Opinion 2005-9
(July 2005)

The inquirer has asked our opinion as to whether in the circumstances described below, he can continue to represent his client.

The inquirer is a lawyer whose practice is confined to representations of persons before the Immigration Courts. While only licensed to practice in New York, the inquirer practices in Pennsylvania. He is not obligated to be admitted to the Pennsylvania Bar because his practice is limited to a strictly federal setting. Based upon Pennsylvania Rule of Professional Conduct (the “Rules”) 8.5a & b, the Committee believes that Pennsylvania Rules govern the conduct in this situation. However, as Rule 8.5a points out, “…A lawyer may be subject to the disciplinary authority of both this jurisdiction and another jurisdiction for the same conduct.” As such the Committee advises the inquirer to also seek an opinion in New York, as its Rules might provide that the inquirer’s conduct, even though occurring in Pennsylvania, is also subject to the New York rules.

In 2004, the inquirer was contacted by another immigration attorney. That immigration attorney (referred to herein as "A") identified herself as such and explained that she had a boyfriend, with whom she had had a child, who faced a possible deportation from the United States and who needed representation in connection with the deportation proceeding. After several discussions between A and either the inquirer or members of his staff, the inquirer met alone with the prospective client (referred to herein as "B"), and agreed to undertake B's representation in connection with the deportation proceeding.

Throughout the period of time that he has been representing B, the inquirer has been having regular discussions with A regarding the matter. It appears that sometimes these conversations have been for the purpose of obtaining information necessary to represent B and other times they have been for the purpose of conveying information to B through A.

During the course of representation, B, during a meeting with the inquirer, explained that he and A had had a dispute during which A had struck him and that there were criminal charges pending against A because of that incident. The inquirer advised B regarding certain steps B should take as a consequence of that incident and brought the physical altercation to the attention of the immigration judge.

The inquirer then received a phone call from A, who told him that she had heard that he was going to file a "fraudulent" petition in B's case. The inquirer declined to discuss the matter with A.

The inquirer does not state that A asserted a position that the inquirer could not continue to represent B due to a conflict, but the inquirer seeks our opinion as to whether or not a conflict of interest prevents him from continuing to represent B in his immigration matters in a manner adverse to A.

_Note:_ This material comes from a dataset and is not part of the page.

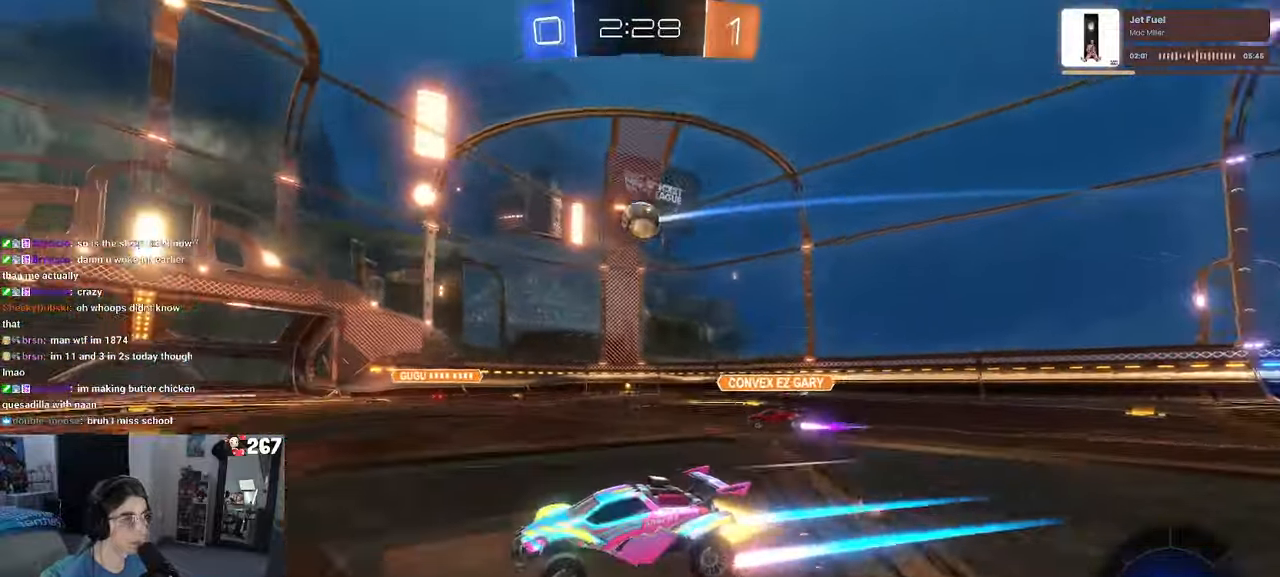
{"buttons": ["R2"], "left_stick": "center", "right_stick": "center", "events": [[234, "R1", "up"]]}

Rule 1.7 bars a representation where the representation of one client will be directly adverse to another client or where there is significant risk that the representation of one or more clients will be materially limited by the lawyer’s responsibility to another client, a former client, or a third person or by a personal interest in the lawyer.

The initial question that must be confronted in these cases is the identity of the possible client or clients involved and confirmation of their status as clients or not as clients. The inquirer does not believe A was his client, but even where a lawyer does not believe an attorney-client relationship exists, a person might reasonably believe, under all the facts and circumstances, that he or she is being represented by that lawyer and thereby create an attorney-client relationship.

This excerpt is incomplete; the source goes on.